## Exercise directions
Repeat, without changes, the data from the line with "left hip: (1050, 248, 8)" to the line with "right ankle: (1012, 425, -36)", including both of those lines.

## Exercise input
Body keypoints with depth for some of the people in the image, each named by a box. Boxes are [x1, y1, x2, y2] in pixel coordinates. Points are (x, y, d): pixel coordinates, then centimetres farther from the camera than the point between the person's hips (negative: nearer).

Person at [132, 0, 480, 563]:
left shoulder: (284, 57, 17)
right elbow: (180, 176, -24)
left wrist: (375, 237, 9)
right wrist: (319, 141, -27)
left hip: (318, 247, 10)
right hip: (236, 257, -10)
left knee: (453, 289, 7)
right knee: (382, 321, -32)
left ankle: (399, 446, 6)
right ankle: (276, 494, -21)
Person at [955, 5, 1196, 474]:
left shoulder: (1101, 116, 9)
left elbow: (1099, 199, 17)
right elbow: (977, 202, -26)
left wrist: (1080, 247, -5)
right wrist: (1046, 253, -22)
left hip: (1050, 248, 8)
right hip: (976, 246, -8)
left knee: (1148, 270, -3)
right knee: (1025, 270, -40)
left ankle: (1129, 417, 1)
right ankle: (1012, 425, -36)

* * *

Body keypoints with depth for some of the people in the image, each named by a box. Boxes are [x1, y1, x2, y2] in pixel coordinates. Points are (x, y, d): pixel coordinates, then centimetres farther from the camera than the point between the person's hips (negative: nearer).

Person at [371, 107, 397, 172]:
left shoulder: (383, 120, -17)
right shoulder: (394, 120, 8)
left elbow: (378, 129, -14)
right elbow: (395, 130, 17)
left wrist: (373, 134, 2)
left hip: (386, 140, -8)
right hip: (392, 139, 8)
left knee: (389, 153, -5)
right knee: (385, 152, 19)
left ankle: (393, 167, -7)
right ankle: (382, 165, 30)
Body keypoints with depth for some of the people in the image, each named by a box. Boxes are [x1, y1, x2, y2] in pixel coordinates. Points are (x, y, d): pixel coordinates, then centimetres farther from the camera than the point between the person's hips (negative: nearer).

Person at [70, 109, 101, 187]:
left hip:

...

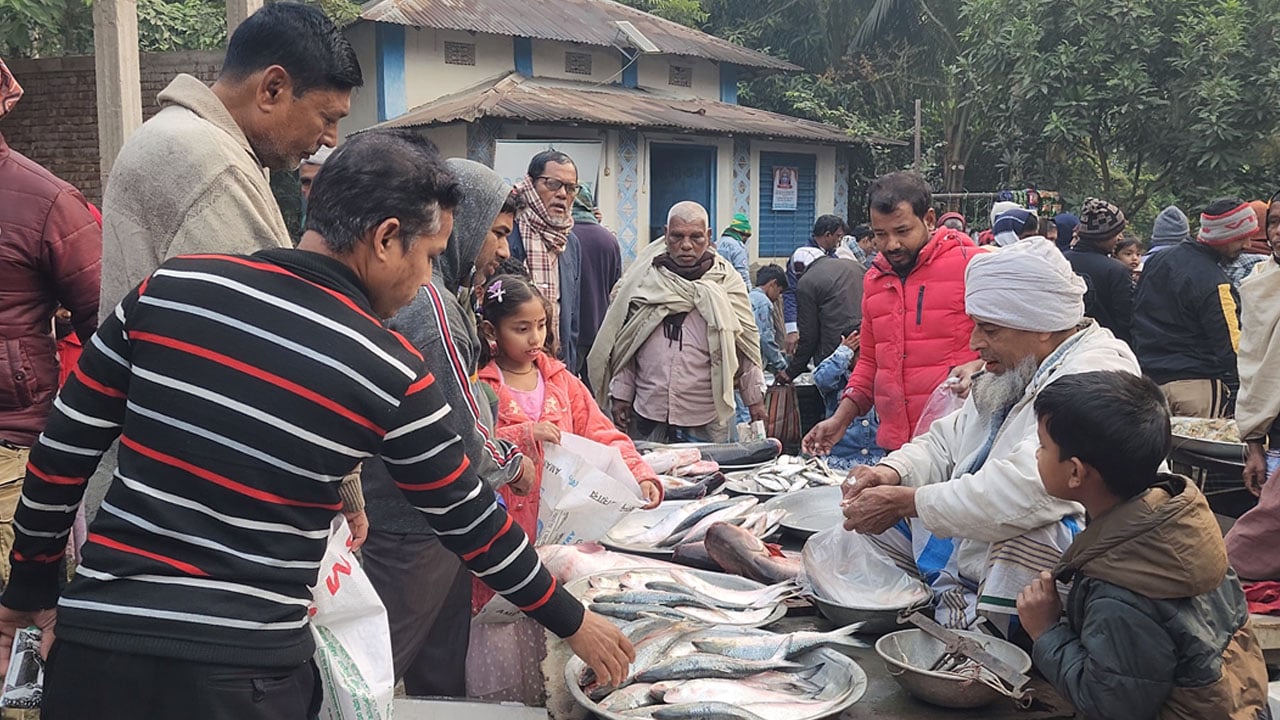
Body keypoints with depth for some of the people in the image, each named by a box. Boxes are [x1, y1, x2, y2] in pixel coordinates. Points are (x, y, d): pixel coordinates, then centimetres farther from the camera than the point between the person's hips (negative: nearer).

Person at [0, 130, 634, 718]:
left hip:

## Your response
left hip: (1050, 248, 8)
right hip: (976, 246, -8)
left knee: (1148, 270, -3)
right knee: (1025, 270, -40)
left ankle: (1129, 417, 1)
right ankle: (1012, 425, -36)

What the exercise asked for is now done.